4 The results are as follows: closer to the border by distance, ANOVA, F = 2.880, p = .095; closer to the border by city location, Pearson Chi-square = 12.808, df = 3, p = .005; and province, Alberta compared to Saskatchewan, Pearson Chi-square = 9.240, df = 1, p = .003. Additionally, the calculated Canadian dollar premium per US dollar for each community is as follows: Estevan = 0.0012; Lethbridge = 0.0225; Regina = −0.0088; and Saskatoon = −0.0061 (ANOVA, F = 4.700, p = .005).

5 We thank an anonymous reviewer for pointing out the possibility of price discrimination emanating from the retailer constructed exchange rate.

6 This calculation is based upon the total 2012 retail sales realized in Alberta and Saskatchewan of 86.6 billion dollars, converted to US dollars, derived from Statistics Canada, “Retail trade, by province and territory” at: http://www.statcan.gc.ca/tables-tableaux/sum-som/l01/cst01/trad17a-eng.htm. Additionally, retail trade segment percentages for food and beverages, gasoline stations, clothing stores, and general merchandize stores were obtained through Statistics Canada for Alberta and Saskatchewan. For the latest available year, these retail segments comprise 50.9% and 52.8% of 2011 retail trade in Alberta and Saskatchewan, respectively, see “Retail trade, operating statistics, by province and territory” at: http://www.statcan.gc.ca/tables-tableaux/sum-som/l01/cst01/trad38i-eng.htm and http://www.statcan.gc.ca/tables-tableaux/sum-som/l01/cst01/trad38j-eng.htm.

7 The division between local and non-local firms, an aggregation of regional, national and international firms, indicates a significant difference in the acceptance decision (cross-tabulation: Pearson Chi-square = 3.216, df = 1, p = .073). That is, non-local firms are more likely to accept US dollars than local firms.

8 We thank an anonymous reviewer for suggesting the presence of this learning outcome.

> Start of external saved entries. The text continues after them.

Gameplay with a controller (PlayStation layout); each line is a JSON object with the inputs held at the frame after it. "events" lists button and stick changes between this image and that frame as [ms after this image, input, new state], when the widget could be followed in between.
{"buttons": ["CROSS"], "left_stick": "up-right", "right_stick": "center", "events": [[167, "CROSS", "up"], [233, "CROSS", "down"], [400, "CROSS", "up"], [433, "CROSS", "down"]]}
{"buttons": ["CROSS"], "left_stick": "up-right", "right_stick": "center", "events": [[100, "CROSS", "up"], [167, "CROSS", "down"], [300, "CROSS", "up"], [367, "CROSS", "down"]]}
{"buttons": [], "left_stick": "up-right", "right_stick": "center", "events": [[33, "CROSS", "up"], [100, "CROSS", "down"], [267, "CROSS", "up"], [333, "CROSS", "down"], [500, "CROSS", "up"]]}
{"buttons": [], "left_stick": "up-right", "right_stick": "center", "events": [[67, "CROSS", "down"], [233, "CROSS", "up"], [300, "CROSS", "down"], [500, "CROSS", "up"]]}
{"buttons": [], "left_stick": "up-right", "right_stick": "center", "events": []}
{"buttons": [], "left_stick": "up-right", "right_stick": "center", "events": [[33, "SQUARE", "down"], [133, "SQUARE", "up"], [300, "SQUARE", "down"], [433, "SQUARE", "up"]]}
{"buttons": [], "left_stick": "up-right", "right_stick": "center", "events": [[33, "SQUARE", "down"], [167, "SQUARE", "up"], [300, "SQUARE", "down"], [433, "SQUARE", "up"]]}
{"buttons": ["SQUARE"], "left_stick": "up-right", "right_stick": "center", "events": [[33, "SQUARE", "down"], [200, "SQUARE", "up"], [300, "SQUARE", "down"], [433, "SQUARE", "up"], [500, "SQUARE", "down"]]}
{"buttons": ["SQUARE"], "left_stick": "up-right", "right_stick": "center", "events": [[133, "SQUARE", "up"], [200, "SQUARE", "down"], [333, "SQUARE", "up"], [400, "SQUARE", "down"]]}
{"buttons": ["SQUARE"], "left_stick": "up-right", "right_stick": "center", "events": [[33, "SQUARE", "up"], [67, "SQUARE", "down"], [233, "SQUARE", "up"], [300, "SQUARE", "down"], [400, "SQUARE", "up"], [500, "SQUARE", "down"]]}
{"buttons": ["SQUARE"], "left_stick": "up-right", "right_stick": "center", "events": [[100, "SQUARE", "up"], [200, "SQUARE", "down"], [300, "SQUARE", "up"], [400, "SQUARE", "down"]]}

9 The proportional chance criterion is calculated as CPRO = p2 + (1 − p)2 where p is the proportion of subjects in one group. In this model CPRO = .664 and 1.25 times CPRO is 83.0%. The model estimates well, with a hit ratio of 83.1%.

10 This additional analysis was suggested by a reviewer to uncover possible provincial differences. Besides a significant difference between provinces, years in the community also remained a significant predictor of acceptance where each additional year a retailer was in business increased the odds of accepting the US dollar by 4.4%. The remainder of logistic regression remained virtually unchanged. We thank this reviewer for this suggestion.

11 The model diagnostics appear at the bottom of the table. All are within acceptable ranges with the proportional chance criterion just under the 1.25 times chance mark, 81.4% versus 83.0%.

12 There is a tax differential between Saskatchewan and Alberta. Retailers in both provinces are required to collect the general sales tax of 5% which goes to the Canadian federal government. Saskatchewan retailers also collect an additional provincial sales tax of 5%, Alberta retailers do not. As such, consumers pay 5% higher total sales tax in Saskatchewan because of the additional provincial sales tax. This 5% differential, however, probably did not have an impact of US dollar acceptance, and perhaps usage, between the provinces as indicated in our logistic regression results. A survey of US consumers using the US dollar in Canada would prove or disprove the sales tax differential as an inducement to utilize US dollars in one province or the other. Perhaps this is a topic for further study.

13 An additional analysis aggregating regional, national, and international firm type did not change the findings.

14 As suggested by an anonymous reviewer, additional estimations pairing Saskatoon with the three other cities of Estevan, Lethbridge, and Regina were also undertaken. No model results were significant, though there was an indication that regional firms were much less likely to accept US dollars in Regina than in Saskatoon.